Golf R Variant: GTD-Freunde, die sich zur Abwechslung mal etwas Sportliches gönnen wollen, werden sich im R Variant vorkommen wie beim Ritt auf der Kanonenkugel. Und außerdem aufpassen müssen, dass nach der Rückkehr vom samstäglichen Supermarkt-Großeinkauf die Milch nicht zu Butter geworden ist. Wegen der flott durchfahrenen Kurven, zum Beispiel. Der Vortrieb durch 300 PS in Verbund mit dem Fahrwerk aus dem Golf R ist jedenfalls allererste Sahne. Wir waren mit dem schnellsten Variant aller Zeiten nicht beim Foodshopping, sondern auf dem Ascari Race Course, wo uns im Vergleich des kleinen mit dem langen Golf einiges spanisch vorkam - und dies nicht nur der geografischen Lage wegen. Tatsächlich war der Variant dem Normalo-R ebenbürtig. Was der Kurze in engen Kurven vorlegte machte der Variant in langen Biegungen leicht wett. Klar wird man sich daran gewöhnen müssen, dass ein Volkswagen jetzt auch noch bei den sportlichen Kompakt-Kombis mitmischt. Einer Klasse, die bisher von Audi, Mercedes und BMW ziemlich exklusiv besetzt war. Aber wie gesagt: Wir leben im automobilen Nischenzeitalter.
Technische Daten, Golf Alltrack: Fünfsitziger, fünftüriger Allrounder, Länge: 4,57 Meter, Breite: 1,79 Meter, Höhe: 1,51 Meter, Radstand: 2,63 Meter, Tankinhalt: 55 Liter, Kofferraumvolumen: 605 Liter (1.620 Liter bei umgeklappter Rückbank), Motor: Vierzylinder-Turbodiesel, Hubraum 1.968 ccm, Leistung: 184 PS, maximales Drehmoment: 380 Nm Newtonmeter bei 1.750-3.250 U/min, 6-Gang-Doppelkupplungsgetriebe DSG, 4 Motion Allradantrieb, Leergewicht: 1.584 Kilogramm, Höchstgeschwindigkeit: 219 km/h, 0-100 km/h: 7,8 Sekunden, Verbrauch: 5,0 Liter Diesel/100 km, CO2-Emission: 132 g/km, Effizienzklasse: E, Preis ab 35.775 Euro.
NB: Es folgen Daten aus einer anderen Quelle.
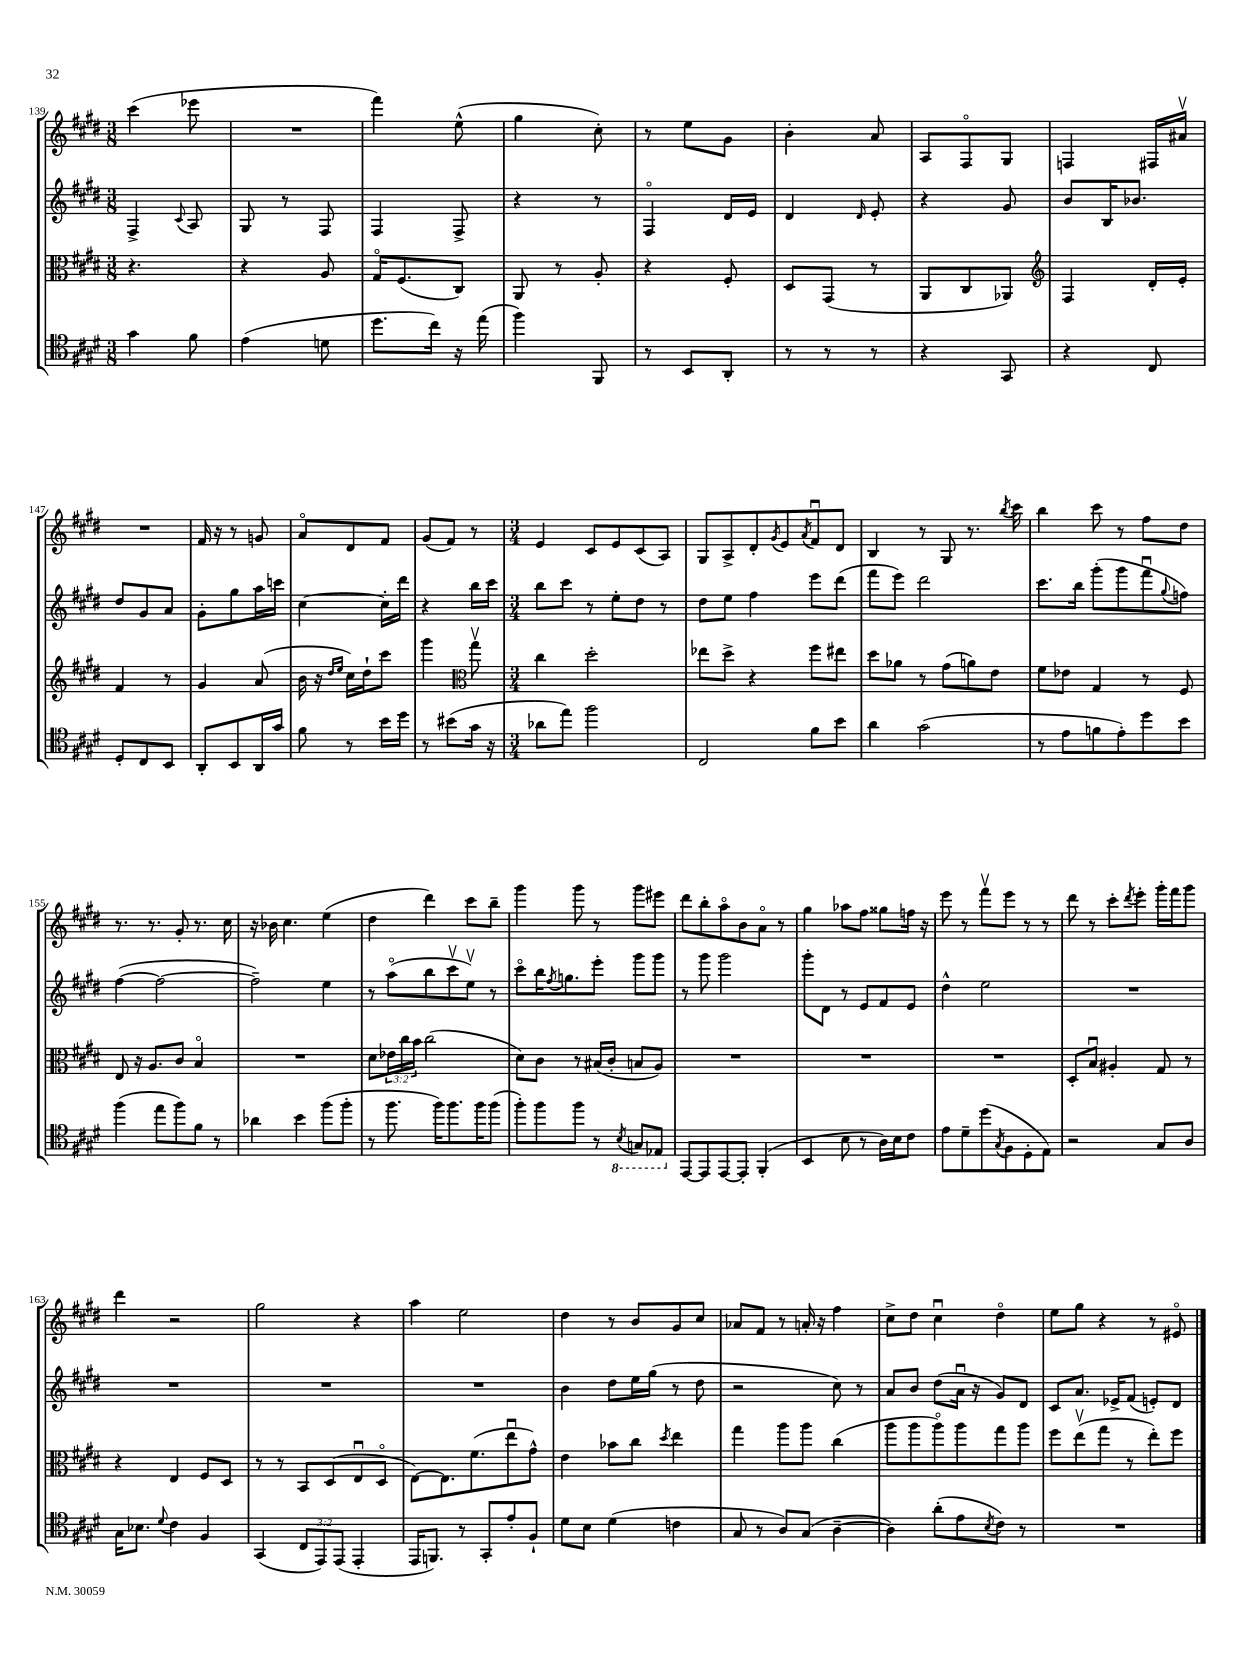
<<
\new StaffGroup <<
\new Staff = "s0" {
    \clef treble \key e \major \numericTimeSignature \time 3/8
    cis'''4( ees'''8 |
    R4. |
    fis'''4) e''8-^( |
    gis''4 cis''8-.) |
    r8 e''8 gis'8 |
    b'4-. a'8 |
    a8 fis8\flageolet gis8 |
    f4 fis16 ais'16\upbow |
    R4. |
    fis'16 r16 r8 g'8 |
    a'8\flageolet dis'8 fis'8 |
    gis'8( fis'8) r8 |
    \numericTimeSignature \time 3/4 e'4 cis'8 e'8 cis'8( a8) |
    gis8 a8-> dis'8-. \acciaccatura { gis'8 } e'8 \acciaccatura { a'8 } fis'8\downbow dis'8 |
    b4 r8 gis8 r8. \acciaccatura { b''8 } cis'''16 |
    b''4 cis'''8 r8 fis''8 dis''8 |
    r8. r8. gis'8-. r8. cis''16 |
    r16 bes'16 cis''4. e''4( |
    dis''4 dis'''4) cis'''8 b''8-- |
    gis'''4 gis'''8 r8 gis'''8 eis'''8 |
    dis'''8 b''8-. a''8\flageolet b'8 a'8\flageolet r8 |
    gis''4 aes''8 fis''8 gisis''8 f''16 r16 |
    e'''8 r8 fis'''8\upbow e'''8 r8 r8 |
    dis'''8 r8 cis'''8-. \acciaccatura { dis'''8 } e'''8-. gis'''16-. fis'''16 gis'''8 |
    dis'''4 r2 |
    gis''2 r4 |
    a''4 e''2 |
    dis''4 r8 b'8 gis'8 cis''8 |
    aes'8 fis'8 r8 a'16-. r16 fis''4 |
    cis''8-> dis''8 cis''4\downbow dis''4\flageolet |
    e''8 gis''8 r4 r8 eis'8\flageolet \bar "|." |
}
\new Staff = "s1" {
    \clef treble \key e \major \numericTimeSignature \time 3/8
    fis4-> \appoggiatura { cis'8 } a8 |
    gis8 r8 fis8 |
    fis4 fis8-> |
    r4 r8 |
    fis4\flageolet dis'16 e'16 |
    dis'4 \grace { dis'16 } e'8-. |
    r4 gis'8 |
    b'8 b16 bes'8. |
    dis''8 gis'8 a'8 |
    gis'8-. gis''8 a''16 c'''16 |
    cis''4~ cis''16-. dis'''16 |
    r4 b''16 cis'''16 |
    \numericTimeSignature \time 3/4 b''8 cis'''8 r8 e''8-. dis''8 r8 |
    dis''8 e''8 fis''4 e'''8 dis'''8( |
    fis'''8 e'''8) dis'''2 |
    cis'''8. b''16 gis'''8-.( gis'''8 fis'''8\downbow \appoggiatura { gis''8 } f''8) |
    fis''4~( fis''2~ |
    fis''2--) e''4 |
    r8 a''8\flageolet( b''8 cis'''8\upbow e''8\upbow) r8 |
    cis'''8\flageolet b''16 \acciaccatura { fis''8 } g''8. e'''8-. gis'''8 gis'''8 |
    r8 gis'''8 gis'''2 |
    gis'''8-. dis'8 r8 e'8 fis'8 e'8 |
    dis''4-^ e''2 |
    R2. |
    R2. |
    R2. |
    R2. |
    b'4 dis''8 e''16 gis''16( r8 dis''8 |
    r2 cis''8) r8 |
    a'8 b'8 dis''8( a'16\downbow r16 gis'8) dis'8 |
    cis'8 a'8. ees'16-> fis'8( e'8-.) dis'8 \bar "|." |
}
\new Staff = "s2" {
    \clef alto \key e \major \numericTimeSignature \time 3/8 \override Staff.TupletNumber.text = #tuplet-number::calc-fraction-text
    r4. |
    r4 a8 |
    gis16\flageolet fis8.( cis8) |
    a,8 r8 a8-. |
    r4 fis8-. |
    dis8 gis,8( r8 |
    a,8 cis8 aes,8) |
    \clef treble fis4 dis'16-. e'16-. |
    fis'4 r8 |
    gis'4 a'8( |
    b'16 r16 \grace { dis''16 e''16 } cis''16) dis''16-! cis'''8 |
    gis'''4 \clef alto gis''8\upbow |
    \numericTimeSignature \time 3/4 cis''4 dis''2-. |
    ees''8 dis''8-> r4 fis''8 eis''8 |
    dis''8 aes'8 r8 gis'8( a'8) e'8 |
    fis'8 ees'8 gis4 r8 fis8 |
    e8 r16 a8. cis'8 b4\flageolet |
    R2. |
    dis'8 \tuplet 3/2 { ees'16 cis''16 b'16 } cis''2( |
    dis'8) cis'8 r8 bis16( cis'16-. b8 a8) |
    R2. |
    R2. |
    R2. |
    dis8-. b8\downbow ais4-. gis8 r8 |
    r4 e4 fis8 dis8 |
    r8 r8 b,8 dis8( e8\downbow dis8\flageolet |
    e8~) e8. fis'8.( e''8\downbow gis'8-^) |
    e'4 bes'8 cis''8 \acciaccatura { dis''8 } e''4 |
    gis''4 a''8 a''8 cis''4( |
    a''8 a''8 a''8\flageolet) a''8 gis''8 a''8 |
    fis''8 e''8\upbow( gis''8 r8 e''8-.) fis''8 \bar "|." |
}
\new Staff = "s3" {
    \clef tenor \key e \major \numericTimeSignature \time 3/8 \override Staff.TupletNumber.text = #tuplet-number::calc-fraction-text
    gis'4 fis'8 |
    e'4( d'8 |
    dis''8. cis''16) r16 e''16( |
    fis''4) fis,8 |
    r8 b,8 a,8-. |
    r8 r8 r8 |
    r4 gis,8 |
    r4 cis8 |
    dis8-. cis8 b,8 |
    a,8-. b,8 a,16 gis'16 |
    fis'8 r8 b'16 dis''16 |
    r8 bis'8( gis'16 r16 |
    \numericTimeSignature \time 3/4 aes'8 e''8) fis''2 |
    cis2 fis'8 b'8 |
    a'4 gis'2( |
    r8 e'8 f'8 e'8-.) dis''8 b'8 |
    fis''4( e''8 fis''8) fis'8 r8 |
    aes'4 b'4 fis''8( fis''8-. |
    r8 fis''8. fis''16) fis''8. fis''16 fis''8( |
    fis''8-.) fis''8 fis''8 r8 \ottava #-1 \acciaccatura { b,8 } g,8 ees,8 \ottava #0 |
    e,8~ e,8 e,8~ e,8-. fis,4-.( |
    b,4 b8 r8 a16) b16 cis'8 |
    e'8 dis'8-- dis''8( \acciaccatura { gis8 } fis8 dis8-. e8) |
    r2 gis8 a8 |
    gis16 bes8. \appoggiatura { dis'8 } cis'4 fis4 |
    gis,4( \tuplet 3/2 { cis8 e,8) e,8( } e,4-. |
    e,16 f,8.) r8 gis,8-. e'8-. fis8-! |
    dis'8 b8 dis'4( c'4 |
    gis8 r8 a8) gis8( a4~-- |
    a4) a'8-.( e'8 \acciaccatura { b8 } cis'8) r8 |
    R2. \bar "|." |
}
>>
>>
\layout { \context { \Score currentBarNumber = #139 } }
Golf GTD Variant: Fünfsitziger, fünftüriger Allrounder, Länge: 4,65 Meter, Breite: 2,02 Meter, Höhe: 1,48 Meter, Radstand: 2,63 Meter, Tankinhalt: 55 Liter, Kofferraumvolumen: 605 Liter (1.620 Liter bei umgeklappter Rückbank), Motor: Vierzylinder-Turbodiesel, Hubraum 1.968 ccm, Leistung: 184 PS, maximales Drehmoment: 380 Nm bei 1.750-3.250 U/min, 6-Gang-Doppelkupplungsgetriebe DSG, 4 Motion Allradantrieb, Leergewicht: 1.475 Kilogramm, Höchstgeschwindigkeit: 231 km/h, 0-100 km/h: 7,9 Sekunden, Verbrauch: 4,8 Liter Diesel/100 km, CO2-Emission: 125 g/km, Effizienzklasse: B, Preis ab 33.925 Euro. Golf R Variant: Fünfsitziger, fünftüriger Sportkombi, Länge: 4,59 Meter, Breite: 1,79 Meter, Höhe: 1,46 Meter, Radstand: 2,63 Meter, Tankinhalt: 55 Liter, Kofferraumvolumen: 605 Liter (1.620 Liter bei umgeklappter Rückbank), Motor: Vierzylinder-Turbobenziner, Hubraum 1.984 ccm, Leistung: 300 PS, maximales Drehmoment: 380 Nm Newtonmeter bei 1.800-5.550 U/min, 6-Gang-Doppelkupplungsgetriebe DSG, 4 Motion Allradantrieb, Leergewicht: 1.574 Kilogramm, Höchstgeschwindigkeit: 250 km/h, 0-100 km/h: 5,1 Sekunden, Verbrauch: 7,0 Liter Diesel/100 km, CO2-Emission: 164 g/km, Effizienzklasse: D, Preis ab 42.925 Euro.